Australian Author Corinne Fenton’s “Queenie: One Elephant’s Story” is released in the USA!

Posted by: Corinne | August 7th, 2013

Bologna Children's Book Fair 2010: Corinne (PaperTigers) and Corinne Fenton (SCBWI Australia)Back in 2010 I was thrilled to meet another Corinne at the Bologna Children’s Book Fair. There aren’t too many of us Corinnes out there, especially with the same spelling,  so it was especially exciting to meet Australian author Corinne Fenton in the SCBWI booth. In the photo that’s PaperTigers’ Corinne on the left and author Corinne on the right.You can read about our meeting in this blog post:  Bologna Book Fair: What’s in a name? – Surprises at the SCBWI Booth.

Over the past few years we have featured three of Corinne’s beautiful books on PaperTigers: Flame Stands Waiting, The Dog on a Tuckerbox and  Queenie: One Elephant’s Story.  As the Junior Bookseller and Publisher said in a review of her work:

Corinne Fenton has established a reputation for writing beautiful picture-book histories of animals whose lives have become legendary….The full-page illustrations are evocative of a bygone era, adding depth to the story and providing the opportunity to discuss memories of childhood, and the dreams we share, with a younger generation.

Corinne has had a busy and exciting summer (or should I say winter) with Queenie: One Elephant’s Story being released in the USA in June and she recently shared with us:

The reviews have been floating in, which has been lovely.The most exciting one for me was a wonderful review in The Wall Street Journal (I never ever thought that would happen.)

I live in a rural suburb which still retains some of it’s original ‘quaintness’ and village atmosphere and was the first place in Victoria where gold was discovered (most people think it was Ballarat).

Warrandyte’s local monthly newspaper is also fairly unique in that I believe it’s the only Australian newspaper that still publishes poetry on a regular basis – sometimes it’s mine but more often poetry by a wonderful local poet.

In August 2006 when an article was published about ‘Queenie: One Elephant’s Story’ in the Warrandyte Diary I never dreamed there would one day be a review on the book,  in The Wall Street Journal.

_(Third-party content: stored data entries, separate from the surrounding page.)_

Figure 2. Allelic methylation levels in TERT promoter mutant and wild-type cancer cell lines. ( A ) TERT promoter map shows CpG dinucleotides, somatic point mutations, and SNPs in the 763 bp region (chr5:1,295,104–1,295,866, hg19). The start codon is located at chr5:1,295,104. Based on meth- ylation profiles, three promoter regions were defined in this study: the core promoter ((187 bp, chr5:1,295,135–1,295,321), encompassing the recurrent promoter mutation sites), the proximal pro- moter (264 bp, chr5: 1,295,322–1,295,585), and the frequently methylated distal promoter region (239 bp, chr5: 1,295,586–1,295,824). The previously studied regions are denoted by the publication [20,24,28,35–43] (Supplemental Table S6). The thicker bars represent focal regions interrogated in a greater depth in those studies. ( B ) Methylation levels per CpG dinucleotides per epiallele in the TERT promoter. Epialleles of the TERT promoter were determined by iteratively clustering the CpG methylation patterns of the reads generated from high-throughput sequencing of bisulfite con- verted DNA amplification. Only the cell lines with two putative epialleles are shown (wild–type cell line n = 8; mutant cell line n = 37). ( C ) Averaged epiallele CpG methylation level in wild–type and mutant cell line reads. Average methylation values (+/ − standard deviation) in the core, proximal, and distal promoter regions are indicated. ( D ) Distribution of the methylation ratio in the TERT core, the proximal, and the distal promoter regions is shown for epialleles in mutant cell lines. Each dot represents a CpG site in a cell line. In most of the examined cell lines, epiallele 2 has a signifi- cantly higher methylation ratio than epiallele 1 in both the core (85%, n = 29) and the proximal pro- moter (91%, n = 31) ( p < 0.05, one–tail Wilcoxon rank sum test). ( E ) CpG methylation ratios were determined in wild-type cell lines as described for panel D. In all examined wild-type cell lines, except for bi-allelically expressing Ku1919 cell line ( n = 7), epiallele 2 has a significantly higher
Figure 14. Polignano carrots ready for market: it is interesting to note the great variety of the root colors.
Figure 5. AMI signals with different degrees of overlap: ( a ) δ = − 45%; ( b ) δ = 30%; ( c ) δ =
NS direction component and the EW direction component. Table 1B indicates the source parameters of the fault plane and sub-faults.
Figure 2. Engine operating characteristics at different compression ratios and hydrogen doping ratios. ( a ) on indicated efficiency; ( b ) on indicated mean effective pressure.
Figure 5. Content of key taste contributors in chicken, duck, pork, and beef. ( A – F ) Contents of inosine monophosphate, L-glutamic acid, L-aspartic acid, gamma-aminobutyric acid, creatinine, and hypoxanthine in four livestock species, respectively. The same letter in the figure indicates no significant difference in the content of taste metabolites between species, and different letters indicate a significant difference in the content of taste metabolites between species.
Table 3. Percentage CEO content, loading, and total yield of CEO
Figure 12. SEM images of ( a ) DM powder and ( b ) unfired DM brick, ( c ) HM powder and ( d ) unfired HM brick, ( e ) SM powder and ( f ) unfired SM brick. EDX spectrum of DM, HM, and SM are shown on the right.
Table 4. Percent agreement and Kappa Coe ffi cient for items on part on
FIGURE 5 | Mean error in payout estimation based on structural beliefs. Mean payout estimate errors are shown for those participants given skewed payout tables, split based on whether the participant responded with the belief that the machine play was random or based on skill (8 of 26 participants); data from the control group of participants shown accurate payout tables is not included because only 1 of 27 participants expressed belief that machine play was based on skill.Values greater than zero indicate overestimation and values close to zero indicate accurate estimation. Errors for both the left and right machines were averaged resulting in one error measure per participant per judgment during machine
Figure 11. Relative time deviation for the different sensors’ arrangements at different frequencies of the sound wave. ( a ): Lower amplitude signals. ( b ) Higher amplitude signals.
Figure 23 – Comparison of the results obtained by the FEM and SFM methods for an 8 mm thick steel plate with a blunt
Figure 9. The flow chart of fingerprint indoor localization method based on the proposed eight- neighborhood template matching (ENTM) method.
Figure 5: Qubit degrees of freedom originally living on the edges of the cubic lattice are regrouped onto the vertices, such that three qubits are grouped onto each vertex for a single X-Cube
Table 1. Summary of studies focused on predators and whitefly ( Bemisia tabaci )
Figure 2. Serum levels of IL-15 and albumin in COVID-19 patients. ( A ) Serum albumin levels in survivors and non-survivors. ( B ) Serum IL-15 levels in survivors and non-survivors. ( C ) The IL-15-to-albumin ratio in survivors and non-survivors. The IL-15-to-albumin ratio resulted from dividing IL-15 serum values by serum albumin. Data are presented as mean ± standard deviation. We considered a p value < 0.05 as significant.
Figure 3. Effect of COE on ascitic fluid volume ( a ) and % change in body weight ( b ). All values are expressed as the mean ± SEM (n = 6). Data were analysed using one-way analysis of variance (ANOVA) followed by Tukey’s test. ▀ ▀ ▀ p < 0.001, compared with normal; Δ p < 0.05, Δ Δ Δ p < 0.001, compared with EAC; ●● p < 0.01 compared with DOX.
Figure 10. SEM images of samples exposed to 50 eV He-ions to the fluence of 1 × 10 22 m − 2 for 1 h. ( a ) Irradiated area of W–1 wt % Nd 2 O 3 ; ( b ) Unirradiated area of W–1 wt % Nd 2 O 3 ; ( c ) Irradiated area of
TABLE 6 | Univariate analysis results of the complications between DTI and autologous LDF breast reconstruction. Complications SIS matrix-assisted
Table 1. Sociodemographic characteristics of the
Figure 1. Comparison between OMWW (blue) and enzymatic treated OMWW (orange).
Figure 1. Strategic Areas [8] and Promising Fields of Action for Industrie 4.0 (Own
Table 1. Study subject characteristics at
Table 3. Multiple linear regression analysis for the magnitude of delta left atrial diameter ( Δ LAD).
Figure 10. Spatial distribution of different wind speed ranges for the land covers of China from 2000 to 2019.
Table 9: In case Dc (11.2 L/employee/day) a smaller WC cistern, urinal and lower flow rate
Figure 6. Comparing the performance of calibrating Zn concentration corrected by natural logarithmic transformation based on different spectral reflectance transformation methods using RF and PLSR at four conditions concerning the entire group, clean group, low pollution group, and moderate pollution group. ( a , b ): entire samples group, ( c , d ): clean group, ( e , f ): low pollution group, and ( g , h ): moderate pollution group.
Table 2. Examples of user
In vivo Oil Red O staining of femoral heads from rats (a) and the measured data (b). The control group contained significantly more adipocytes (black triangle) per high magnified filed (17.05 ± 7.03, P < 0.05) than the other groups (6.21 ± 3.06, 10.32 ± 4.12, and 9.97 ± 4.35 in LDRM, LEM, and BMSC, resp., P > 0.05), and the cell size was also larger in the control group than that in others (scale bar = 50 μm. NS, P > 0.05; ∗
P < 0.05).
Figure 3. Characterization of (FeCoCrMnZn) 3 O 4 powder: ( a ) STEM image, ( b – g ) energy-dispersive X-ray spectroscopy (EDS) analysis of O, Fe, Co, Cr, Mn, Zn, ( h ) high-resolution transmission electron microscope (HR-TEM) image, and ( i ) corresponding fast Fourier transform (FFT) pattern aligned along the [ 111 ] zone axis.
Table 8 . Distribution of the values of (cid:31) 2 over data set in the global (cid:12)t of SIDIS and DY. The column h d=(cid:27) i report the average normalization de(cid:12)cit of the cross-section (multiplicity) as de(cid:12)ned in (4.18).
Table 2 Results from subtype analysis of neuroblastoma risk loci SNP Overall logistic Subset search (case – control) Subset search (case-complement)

In fact I wrote a blog post about a month ago titled ‘Queenie: From the Warrandyte Diary to the Wall Street Journal’:

Since Queenie’s hardcover publication and launch at the Melbourne Museum in 2006, the paperback release and launch at the Melbourne Zoo in January last year and the US release last month, articles have appeared in many newspapers, magazines and journals. There have been radio interviews and both launches were televised on the Channel 9 News, but in all of this, I never imagined news of a children’s book about an elephant who lived and died so long ago in Melbourne, would find a place in one of the best known newspapers in the world.

So my message today, is to never give up on anything you believe in. From the moment I heard about Queenie, I knew her story had to be told and I knew I would write it, it was as simple and as painful as that. As I say in my dedication ‘I would like to dedicate this book to her memory, so that she can go on living for many more generations in the hearts of us all.’